### [Available data]
((
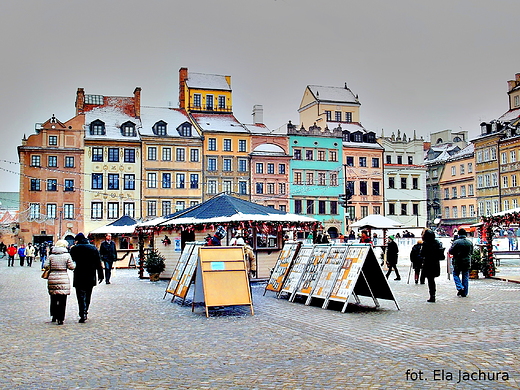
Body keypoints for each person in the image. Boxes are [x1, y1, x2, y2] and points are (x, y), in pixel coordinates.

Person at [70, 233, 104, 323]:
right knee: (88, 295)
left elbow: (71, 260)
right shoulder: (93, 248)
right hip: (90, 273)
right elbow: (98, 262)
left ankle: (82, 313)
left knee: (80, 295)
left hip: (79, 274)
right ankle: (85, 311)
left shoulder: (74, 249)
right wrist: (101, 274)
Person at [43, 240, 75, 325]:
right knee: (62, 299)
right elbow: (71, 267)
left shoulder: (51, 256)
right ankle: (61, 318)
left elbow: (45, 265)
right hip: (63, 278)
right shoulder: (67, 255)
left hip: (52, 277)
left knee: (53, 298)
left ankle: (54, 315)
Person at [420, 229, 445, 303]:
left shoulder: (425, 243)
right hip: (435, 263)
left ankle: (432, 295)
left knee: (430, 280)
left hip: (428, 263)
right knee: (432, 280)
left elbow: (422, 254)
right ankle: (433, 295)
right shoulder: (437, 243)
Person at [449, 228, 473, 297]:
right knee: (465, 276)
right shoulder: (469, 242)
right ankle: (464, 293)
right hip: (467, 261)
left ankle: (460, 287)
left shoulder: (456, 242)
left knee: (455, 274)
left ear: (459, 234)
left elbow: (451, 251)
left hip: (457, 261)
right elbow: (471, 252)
))
((
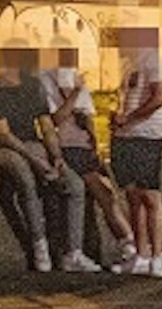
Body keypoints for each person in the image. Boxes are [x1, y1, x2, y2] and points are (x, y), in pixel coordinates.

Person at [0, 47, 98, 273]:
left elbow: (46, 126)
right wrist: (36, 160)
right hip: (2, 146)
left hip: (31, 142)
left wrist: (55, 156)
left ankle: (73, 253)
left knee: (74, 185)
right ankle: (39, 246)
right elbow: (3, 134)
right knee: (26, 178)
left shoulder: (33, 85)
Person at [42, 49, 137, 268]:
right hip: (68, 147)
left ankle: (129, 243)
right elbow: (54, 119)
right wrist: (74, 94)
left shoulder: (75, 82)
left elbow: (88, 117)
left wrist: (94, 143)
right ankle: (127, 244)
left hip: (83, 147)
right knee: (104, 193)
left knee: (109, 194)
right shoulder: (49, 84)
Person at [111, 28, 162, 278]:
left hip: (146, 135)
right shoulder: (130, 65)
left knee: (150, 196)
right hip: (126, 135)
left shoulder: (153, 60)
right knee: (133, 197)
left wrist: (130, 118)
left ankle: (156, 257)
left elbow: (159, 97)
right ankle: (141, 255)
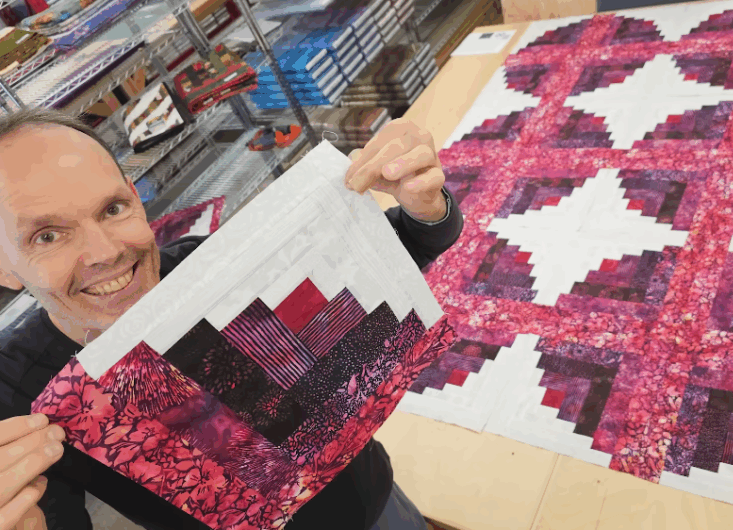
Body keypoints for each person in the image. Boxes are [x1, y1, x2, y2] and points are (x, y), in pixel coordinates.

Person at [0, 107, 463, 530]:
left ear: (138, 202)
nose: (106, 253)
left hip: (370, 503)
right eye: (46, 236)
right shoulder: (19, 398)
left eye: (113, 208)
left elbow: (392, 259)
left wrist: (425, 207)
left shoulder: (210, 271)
))
((
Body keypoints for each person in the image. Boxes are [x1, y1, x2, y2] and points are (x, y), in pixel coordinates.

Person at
))
### [Task prompt]
The response should be the listing above, limited to the lines between the one holding "right wrist: (36, 160)" and the one holding "right knee: (133, 197)", inclusive, reproduced exactly.

### [Answer box]
right wrist: (36, 160)
right hip: (2, 146)
left hip: (31, 142)
left wrist: (55, 156)
left ankle: (73, 253)
left knee: (74, 185)
right ankle: (39, 246)
right elbow: (3, 134)
right knee: (26, 178)
left shoulder: (33, 85)
Person at [42, 49, 137, 268]:
right hip: (68, 147)
left ankle: (129, 243)
right elbow: (54, 119)
right wrist: (74, 94)
left shoulder: (75, 82)
left elbow: (88, 117)
left wrist: (94, 143)
right ankle: (127, 244)
left hip: (83, 147)
right knee: (104, 193)
left knee: (109, 194)
right shoulder: (49, 84)
Person at [111, 28, 162, 278]:
left hip: (146, 135)
right shoulder: (130, 65)
left knee: (150, 196)
right hip: (126, 135)
left shoulder: (153, 60)
right knee: (133, 197)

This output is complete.